**Work instruction**
Put everything from the start of the records down to and including the line containing "-0.004835, 0.123065, 0.921652]]" into a numbered list, leaving out any blank lines.

**Material supplied**
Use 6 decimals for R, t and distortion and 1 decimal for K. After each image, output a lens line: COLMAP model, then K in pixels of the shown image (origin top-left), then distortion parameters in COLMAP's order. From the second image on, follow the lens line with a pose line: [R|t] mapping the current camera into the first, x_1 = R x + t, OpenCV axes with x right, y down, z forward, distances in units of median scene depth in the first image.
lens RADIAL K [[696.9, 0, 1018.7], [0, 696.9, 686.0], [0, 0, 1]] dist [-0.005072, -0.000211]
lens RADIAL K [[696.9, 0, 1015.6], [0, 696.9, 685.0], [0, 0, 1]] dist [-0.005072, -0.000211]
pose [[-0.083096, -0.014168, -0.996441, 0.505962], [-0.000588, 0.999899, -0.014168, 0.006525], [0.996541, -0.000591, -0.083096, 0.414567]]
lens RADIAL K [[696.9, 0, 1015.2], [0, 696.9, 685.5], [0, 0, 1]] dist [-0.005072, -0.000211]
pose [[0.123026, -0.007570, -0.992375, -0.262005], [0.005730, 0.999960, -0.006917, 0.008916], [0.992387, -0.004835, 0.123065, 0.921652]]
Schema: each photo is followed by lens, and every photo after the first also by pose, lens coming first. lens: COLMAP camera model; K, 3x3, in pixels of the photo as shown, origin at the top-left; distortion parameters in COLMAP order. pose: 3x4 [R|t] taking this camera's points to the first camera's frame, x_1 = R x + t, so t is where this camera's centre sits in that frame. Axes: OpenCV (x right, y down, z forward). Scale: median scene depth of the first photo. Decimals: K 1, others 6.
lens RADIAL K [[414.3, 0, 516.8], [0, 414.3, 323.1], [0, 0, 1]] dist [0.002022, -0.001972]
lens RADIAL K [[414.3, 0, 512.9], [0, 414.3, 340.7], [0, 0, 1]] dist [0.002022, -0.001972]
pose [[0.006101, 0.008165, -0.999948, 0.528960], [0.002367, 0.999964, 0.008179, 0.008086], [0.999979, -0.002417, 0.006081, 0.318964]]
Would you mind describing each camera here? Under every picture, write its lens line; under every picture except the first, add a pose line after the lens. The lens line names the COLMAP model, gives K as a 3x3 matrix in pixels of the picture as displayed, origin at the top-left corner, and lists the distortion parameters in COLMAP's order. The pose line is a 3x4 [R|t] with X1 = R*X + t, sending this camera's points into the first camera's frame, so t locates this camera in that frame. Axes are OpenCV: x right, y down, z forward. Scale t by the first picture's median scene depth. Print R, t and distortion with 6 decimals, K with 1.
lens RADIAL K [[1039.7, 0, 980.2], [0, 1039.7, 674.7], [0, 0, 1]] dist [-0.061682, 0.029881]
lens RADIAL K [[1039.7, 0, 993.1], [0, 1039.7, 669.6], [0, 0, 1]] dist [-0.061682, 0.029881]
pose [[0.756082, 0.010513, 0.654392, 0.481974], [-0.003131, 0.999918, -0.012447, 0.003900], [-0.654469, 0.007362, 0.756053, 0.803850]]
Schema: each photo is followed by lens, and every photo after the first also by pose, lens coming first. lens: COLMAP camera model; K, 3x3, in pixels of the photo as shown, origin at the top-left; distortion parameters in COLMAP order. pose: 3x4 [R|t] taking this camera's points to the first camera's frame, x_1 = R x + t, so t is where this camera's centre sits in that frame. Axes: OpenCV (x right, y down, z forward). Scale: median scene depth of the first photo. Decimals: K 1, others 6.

**Response to this task**
1. Use 6 decimals for R, t and distortion and 1 decimal for K. After each image, output a lens line: COLMAP model, then K in pixels of the shown image (origin top-left), then distortion parameters in COLMAP's order. From the second image on, follow the lens line with a pose line: [R|t] mapping the current camera into the first, x_1 = R x + t, OpenCV axes with x right, y down, z forward, distances in units of median scene depth in the first image.
2. lens RADIAL K [[696.9, 0, 1018.7], [0, 696.9, 686.0], [0, 0, 1]] dist [-0.005072, -0.000211]
3. lens RADIAL K [[696.9, 0, 1015.6], [0, 696.9, 685.0], [0, 0, 1]] dist [-0.005072, -0.000211]
4. pose [[-0.083096, -0.014168, -0.996441, 0.505962], [-0.000588, 0.999899, -0.014168, 0.006525], [0.996541, -0.000591, -0.083096, 0.414567]]
5. lens RADIAL K [[696.9, 0, 1015.2], [0, 696.9, 685.5], [0, 0, 1]] dist [-0.005072, -0.000211]
6. pose [[0.123026, -0.007570, -0.992375, -0.262005], [0.005730, 0.999960, -0.006917, 0.008916], [0.992387, -0.004835, 0.123065, 0.921652]]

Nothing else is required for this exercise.